Innovative Kurzraupentechnologie spart Zeit und Material

Ein Beispiel für effizienten Ressourceneinsatz ist die innovative Kurzraupentechnologie von Dürr. Sie arbeitet mit einem elektrischen Servoantrieb, der ein deutlich schnelleres und genaueres Öffnen und Schließen des Auftragskopfs ermöglicht als herkömmliche Nadelventile und -pistolen mit Pneumatik. Dadurch kann die Kleberaupe bei der Kombination von Punktschweißen und Kleben in exakt definierten Abständen unterbrochen werden. Dies spart Material. An den kleberfreien Stellen können Schweißpunkte angebracht werden, ohne den Kleber zu „verbrennen“. Ein weiterer Vorteil: Die Kurzraupentechnologie beschleunigt die Kleberapplikation erheblich, was die Taktzeiten im Rohbau reduziert.

 

Standardisierung meets Innovation

Auf seiner Kundenmesse Open House stellte Dürr im Frühjahr 2012 innovative Klebeapplikationsprodukte vor. Die Produkte sind ein Resultat langjähriger Erfahrung im Kleben. Darüber hinaus fließen Erkenntnisse aus modernen Methoden, wie z.B. der physikalischen Modellbildung, ein. Die beim Kleben verwendete Steuerungssoftware bietet die Möglichkeit, alle Abläufe des Klebeprozesses vorab in der Simulation zu überprüfen. Darüber hinaus sind selbstverständlich Tests unter Praxisbedingungen notwendig. Im Ecopaint Testcenter Gluing am Dürr-Standort Bietigheim-Bissingen werden die Abläufe der Klebeapplikation unter realen Bedingungen optimiert. Auch in Sao Paulo und Shanghai können jetzt Kunden in standardisierten Dürr-Klebetestcentern ihre Klebeprozesse vor dem Produktionsstart optimieren. Weitere Testcenter in Kundennähe werden folgen.

 

Nachfrage nach Klebeapplikationen im Karosserierohbau steigt

Die zunehmende Nachfrage nach Klebetechnik im automobilen Rohbau spiegelt sich auch in der aktuellen Auftragslage bei Dürr wieder. Seit Jahren werden Audi-Werke mit bewährten Dürr-Klebesystemen ausgerüstet. Auch andere Automobilhersteller in China, Ungarn und der Slowakei greifen auf die Dürr-Systeme zurück.

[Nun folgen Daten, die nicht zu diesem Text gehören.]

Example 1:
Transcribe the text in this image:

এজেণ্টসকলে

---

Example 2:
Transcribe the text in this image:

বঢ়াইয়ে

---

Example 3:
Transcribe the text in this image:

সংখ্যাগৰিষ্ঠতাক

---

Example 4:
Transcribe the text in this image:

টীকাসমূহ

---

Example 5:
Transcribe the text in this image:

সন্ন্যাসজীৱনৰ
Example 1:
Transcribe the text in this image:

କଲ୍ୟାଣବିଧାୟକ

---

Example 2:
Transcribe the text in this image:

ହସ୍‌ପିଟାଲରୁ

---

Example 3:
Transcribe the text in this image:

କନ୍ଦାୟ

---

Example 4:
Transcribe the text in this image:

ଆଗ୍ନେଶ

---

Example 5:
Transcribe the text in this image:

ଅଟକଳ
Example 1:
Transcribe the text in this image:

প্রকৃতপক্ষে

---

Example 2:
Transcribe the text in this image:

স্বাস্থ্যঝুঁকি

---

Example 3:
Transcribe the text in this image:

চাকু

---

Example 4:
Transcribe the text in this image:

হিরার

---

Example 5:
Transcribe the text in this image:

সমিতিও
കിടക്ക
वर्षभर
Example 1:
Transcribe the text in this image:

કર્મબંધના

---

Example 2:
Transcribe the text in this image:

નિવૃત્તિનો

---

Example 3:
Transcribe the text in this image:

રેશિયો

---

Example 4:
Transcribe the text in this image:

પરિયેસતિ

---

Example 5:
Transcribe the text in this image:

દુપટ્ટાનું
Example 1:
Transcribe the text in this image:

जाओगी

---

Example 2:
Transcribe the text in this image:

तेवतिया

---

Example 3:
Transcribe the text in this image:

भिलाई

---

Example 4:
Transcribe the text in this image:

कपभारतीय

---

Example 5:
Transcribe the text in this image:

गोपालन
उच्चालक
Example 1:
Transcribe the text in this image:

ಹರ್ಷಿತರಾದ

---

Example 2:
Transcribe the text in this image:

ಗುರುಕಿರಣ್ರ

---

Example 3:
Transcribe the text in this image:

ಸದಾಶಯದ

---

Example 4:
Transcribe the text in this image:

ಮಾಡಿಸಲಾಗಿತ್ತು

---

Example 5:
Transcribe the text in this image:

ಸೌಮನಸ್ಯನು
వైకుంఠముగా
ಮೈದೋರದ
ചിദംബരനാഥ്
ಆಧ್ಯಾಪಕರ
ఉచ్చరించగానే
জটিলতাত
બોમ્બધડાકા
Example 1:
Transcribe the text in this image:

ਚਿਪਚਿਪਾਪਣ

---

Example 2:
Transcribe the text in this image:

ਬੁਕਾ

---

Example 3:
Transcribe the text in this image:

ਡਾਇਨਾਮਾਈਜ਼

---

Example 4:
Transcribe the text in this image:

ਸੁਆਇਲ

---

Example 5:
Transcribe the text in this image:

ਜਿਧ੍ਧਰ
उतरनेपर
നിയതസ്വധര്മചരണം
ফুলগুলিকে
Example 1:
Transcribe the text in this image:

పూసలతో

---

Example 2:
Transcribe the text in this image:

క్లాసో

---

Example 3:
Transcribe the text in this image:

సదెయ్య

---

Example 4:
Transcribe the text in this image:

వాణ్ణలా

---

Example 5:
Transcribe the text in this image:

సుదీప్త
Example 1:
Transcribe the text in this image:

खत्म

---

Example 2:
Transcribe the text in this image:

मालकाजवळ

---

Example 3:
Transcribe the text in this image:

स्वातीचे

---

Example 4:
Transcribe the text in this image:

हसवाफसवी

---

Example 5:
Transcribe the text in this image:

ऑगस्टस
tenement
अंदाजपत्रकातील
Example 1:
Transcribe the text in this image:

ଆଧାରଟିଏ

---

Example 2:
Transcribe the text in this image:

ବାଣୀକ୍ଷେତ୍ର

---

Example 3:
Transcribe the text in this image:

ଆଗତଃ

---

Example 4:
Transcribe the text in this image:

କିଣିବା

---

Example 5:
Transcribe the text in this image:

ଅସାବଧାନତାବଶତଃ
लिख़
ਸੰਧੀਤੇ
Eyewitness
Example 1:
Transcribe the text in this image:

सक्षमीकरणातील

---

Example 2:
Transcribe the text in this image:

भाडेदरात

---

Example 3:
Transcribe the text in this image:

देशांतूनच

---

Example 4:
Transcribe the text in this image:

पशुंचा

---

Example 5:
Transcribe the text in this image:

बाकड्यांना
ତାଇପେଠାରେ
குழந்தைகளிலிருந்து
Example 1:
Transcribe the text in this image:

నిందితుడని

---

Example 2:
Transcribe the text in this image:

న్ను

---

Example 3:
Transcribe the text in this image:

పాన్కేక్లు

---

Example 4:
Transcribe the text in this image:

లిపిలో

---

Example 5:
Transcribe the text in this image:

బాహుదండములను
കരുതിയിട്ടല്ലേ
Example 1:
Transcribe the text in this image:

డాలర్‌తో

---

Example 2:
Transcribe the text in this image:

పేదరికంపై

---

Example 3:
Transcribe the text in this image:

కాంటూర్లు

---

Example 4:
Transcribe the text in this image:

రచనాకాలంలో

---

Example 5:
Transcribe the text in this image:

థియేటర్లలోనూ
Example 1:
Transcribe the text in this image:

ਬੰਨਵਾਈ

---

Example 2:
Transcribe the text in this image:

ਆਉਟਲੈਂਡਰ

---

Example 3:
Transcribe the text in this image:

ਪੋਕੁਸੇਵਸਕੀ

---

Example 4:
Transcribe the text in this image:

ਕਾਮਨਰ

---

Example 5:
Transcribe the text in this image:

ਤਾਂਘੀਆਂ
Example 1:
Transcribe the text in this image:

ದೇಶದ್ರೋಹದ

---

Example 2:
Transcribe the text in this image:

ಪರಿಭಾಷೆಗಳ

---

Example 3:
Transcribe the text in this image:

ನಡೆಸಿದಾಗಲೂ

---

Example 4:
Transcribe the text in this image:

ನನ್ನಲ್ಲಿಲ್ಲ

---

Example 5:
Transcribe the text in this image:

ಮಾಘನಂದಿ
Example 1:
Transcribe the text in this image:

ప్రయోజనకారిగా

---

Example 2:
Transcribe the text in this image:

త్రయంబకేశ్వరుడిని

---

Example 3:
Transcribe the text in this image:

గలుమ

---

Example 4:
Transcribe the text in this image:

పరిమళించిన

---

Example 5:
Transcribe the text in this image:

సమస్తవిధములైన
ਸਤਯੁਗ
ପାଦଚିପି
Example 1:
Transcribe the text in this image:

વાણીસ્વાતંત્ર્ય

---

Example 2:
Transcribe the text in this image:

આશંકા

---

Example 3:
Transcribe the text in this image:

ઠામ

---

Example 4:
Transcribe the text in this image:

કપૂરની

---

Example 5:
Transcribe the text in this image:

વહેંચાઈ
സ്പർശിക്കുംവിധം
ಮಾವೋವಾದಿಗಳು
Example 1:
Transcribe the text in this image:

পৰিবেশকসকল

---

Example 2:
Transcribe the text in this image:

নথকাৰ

Vom VW-Konzern hat Dürr kürzlich seinen bisher größten Auftrag erhalten. Bis Ende 2014 werden sukzessive rund 520 automatische Klebesysteme bei Audi in Ingolstadt und Neckarsulm sowie im VW-Werk Bratislava installiert. Die von Audi bestellten Klebesysteme werden im Rohbau zum Einsatz kommen. Dank seiner globalen Präsenz kann Dürr im wachsenden Markt für Klebetechnologie im Automobilbau weltweit überall anbieten, wo solche Lösungen gebraucht werden.